The parking drama has ignited a furor in the neighborhood, with many residents saying El Encanto management has ignored their concerns. Some say the problem has eased a bit lately, but only because the hotel knows the pressure is on to clean things up.
The stress has highlighted the challenges of a residential neighborhood wrapped around a commercial hotel, in a pocket of the city that has narrow roads, little street parking and residents who enjoy their peace and tranquility.
“If noncompliance continues, this could result in enforcement and fines by the city,” project planner Kathleen Kennedy observed.
Elizabeth Fajardo, the El Encanto’s human resources director, told Noozhawk she was hired in January 2013, but that only recently — in August, after some El Encanto management changes — has she been able to get “up to speed” on all the components of the parking program.
“Our parking has definitely been a challenge in making sure that team members … truly understand the seriousness of adhering to our parking lot and procedures,” she said.
The El Encanto has partnered with First Presbyterian Church of Santa Barbara, 21 E. Constance Ave., to provide 40 parking spaces for employees. The hotel provides a shuttle that Fajardo said runs every 15 minutes from 5 a.m. to 9 p.m.
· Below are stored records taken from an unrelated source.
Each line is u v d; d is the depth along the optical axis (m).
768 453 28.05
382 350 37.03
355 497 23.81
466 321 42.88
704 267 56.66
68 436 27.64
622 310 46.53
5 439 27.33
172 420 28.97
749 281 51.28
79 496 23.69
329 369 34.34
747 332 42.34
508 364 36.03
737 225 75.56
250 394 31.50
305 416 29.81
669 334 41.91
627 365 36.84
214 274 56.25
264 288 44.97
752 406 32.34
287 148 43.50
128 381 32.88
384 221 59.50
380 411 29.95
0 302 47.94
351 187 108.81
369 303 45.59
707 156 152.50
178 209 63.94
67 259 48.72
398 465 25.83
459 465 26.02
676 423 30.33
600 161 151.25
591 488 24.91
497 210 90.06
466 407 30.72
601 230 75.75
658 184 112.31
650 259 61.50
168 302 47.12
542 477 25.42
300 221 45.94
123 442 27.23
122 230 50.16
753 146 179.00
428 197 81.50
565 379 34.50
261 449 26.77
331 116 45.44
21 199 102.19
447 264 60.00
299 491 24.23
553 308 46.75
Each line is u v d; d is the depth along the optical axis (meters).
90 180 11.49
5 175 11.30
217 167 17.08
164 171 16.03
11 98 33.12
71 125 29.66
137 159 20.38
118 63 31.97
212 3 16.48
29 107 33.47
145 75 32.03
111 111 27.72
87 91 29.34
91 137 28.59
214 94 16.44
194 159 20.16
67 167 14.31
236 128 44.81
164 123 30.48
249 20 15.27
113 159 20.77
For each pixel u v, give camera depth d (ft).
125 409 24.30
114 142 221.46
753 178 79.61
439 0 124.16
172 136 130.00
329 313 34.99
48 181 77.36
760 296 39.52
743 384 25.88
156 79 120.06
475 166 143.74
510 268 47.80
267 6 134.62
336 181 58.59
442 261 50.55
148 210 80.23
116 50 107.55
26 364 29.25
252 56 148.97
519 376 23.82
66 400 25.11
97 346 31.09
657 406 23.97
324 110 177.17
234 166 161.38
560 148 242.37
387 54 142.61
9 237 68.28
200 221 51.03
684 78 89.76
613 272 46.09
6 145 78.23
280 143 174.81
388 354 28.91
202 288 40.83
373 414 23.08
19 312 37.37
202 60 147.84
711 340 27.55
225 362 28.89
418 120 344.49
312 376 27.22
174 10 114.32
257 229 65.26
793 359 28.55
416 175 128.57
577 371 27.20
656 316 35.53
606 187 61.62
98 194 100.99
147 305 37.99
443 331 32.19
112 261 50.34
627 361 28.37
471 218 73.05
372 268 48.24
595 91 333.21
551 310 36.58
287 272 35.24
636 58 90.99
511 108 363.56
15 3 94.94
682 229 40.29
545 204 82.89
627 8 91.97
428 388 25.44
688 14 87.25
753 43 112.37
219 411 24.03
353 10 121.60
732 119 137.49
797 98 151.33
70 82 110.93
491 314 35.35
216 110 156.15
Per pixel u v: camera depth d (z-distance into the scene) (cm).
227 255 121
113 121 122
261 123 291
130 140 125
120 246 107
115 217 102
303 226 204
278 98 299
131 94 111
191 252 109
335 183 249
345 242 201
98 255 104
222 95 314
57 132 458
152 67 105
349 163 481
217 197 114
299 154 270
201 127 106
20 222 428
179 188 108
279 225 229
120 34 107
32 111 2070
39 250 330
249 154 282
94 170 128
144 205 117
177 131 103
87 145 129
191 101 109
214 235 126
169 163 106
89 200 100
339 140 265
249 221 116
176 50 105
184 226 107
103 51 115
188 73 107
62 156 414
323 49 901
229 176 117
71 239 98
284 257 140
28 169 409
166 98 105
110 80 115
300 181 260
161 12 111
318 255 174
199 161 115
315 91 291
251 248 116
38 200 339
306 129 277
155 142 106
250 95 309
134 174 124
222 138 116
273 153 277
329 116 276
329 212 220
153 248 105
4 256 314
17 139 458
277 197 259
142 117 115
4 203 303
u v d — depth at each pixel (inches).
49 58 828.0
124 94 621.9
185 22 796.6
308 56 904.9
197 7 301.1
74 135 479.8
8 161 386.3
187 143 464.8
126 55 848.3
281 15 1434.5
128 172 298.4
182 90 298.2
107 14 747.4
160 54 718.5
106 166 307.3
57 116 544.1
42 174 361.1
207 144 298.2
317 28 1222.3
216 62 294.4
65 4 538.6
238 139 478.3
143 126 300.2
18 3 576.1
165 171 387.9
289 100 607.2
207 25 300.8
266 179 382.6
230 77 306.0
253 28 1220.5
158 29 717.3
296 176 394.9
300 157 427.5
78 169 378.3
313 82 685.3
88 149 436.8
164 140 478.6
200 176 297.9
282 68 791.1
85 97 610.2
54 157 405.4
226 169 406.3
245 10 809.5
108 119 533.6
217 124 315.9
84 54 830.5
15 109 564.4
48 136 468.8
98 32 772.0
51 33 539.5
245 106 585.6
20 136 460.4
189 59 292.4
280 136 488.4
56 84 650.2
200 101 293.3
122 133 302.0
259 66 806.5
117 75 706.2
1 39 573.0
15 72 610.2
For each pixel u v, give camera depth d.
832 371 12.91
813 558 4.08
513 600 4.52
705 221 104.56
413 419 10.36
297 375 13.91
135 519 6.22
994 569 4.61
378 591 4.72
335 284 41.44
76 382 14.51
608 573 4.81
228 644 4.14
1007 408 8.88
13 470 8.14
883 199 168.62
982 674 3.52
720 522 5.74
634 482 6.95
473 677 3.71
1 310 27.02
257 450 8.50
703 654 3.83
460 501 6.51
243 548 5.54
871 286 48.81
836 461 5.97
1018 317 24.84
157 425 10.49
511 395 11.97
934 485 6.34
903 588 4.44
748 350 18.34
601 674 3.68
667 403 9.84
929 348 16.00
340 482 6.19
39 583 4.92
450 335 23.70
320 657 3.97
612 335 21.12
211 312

At the Planning Commission meeting, she said hotel staff who don’t park in the appropriate areas face a verbal warning, followed by a written warning and then termination. She acknowledged that the hotel has not fired anyone over the parking issue.
“The bottom line is they have overbuilt the property,” said Lynda Courtney, an El Encanto neighbor. “They have taken every inch of space on that property for buildings so they didn’t give any employees any parking like they promised to.”
On any given day, she said, six to 10 employees can be found parking on the streets around the hotel.
“They are not monitoring these cars that well and they are certainly not enforcing it,” Courtney said.
“They tried to turn my quiet, peaceful, scenic, single-family, up-market neighborhood into their own personal, commercial zone,” she added.
Sheri Parker, another neighbor, said the hotel has ignored residents.
“The El Encanto has simply neglected to deal with their employee parking issues and, as a result, their employee parking has dominated Mission Ridge,” she said.
Parker said her 88-year-old mother must park one or two houses up the street when she visits.
“It’s just absurd that we are unable to have street parking in front of our homes,” she said. “It’s just not right.”
Parker said she could understand an employee occasionally parking on the street, but that it’s not a rare thing.
“These are the same people who constantly park in front of our home almost every day that they work,” she fumed.
Not everyone in the neighborhood is upset, however. Sheri Benninghoven used to videotape and write down license plate numbers of cars parked on her street.
“It was the same car in the same spot, every day,” said Benninghoven, adding that the drivers were putting on their work aprons while walking to the hotel. She called the hotel’s general manager, but did not hear back.
“Clearly, there was a plan that didn’t get executed,” she said.
Benninghoven says things are better now. A neighbor put up “No Hotel Parking” signs on private property, a move that seems to have deterred many of the street parkers. And she says she believes hotel officials have worked hard to address the neighborhood concerns.
“Everything has calmed down,” she said. “The hotel’s a treasure. We all have to get along.”
Planning Commissioner Mike Jordan said he’s skeptical of the hotel’s commitment to resolving the parking issue.
“The plan today is a plan that has been nonresponsive to the city’s requests, and has been followed up with a representative standing up in front of us saying, ‘We’ll take care of that,’” he said. “The details of the long-term parking plan are, at best, sketchy.”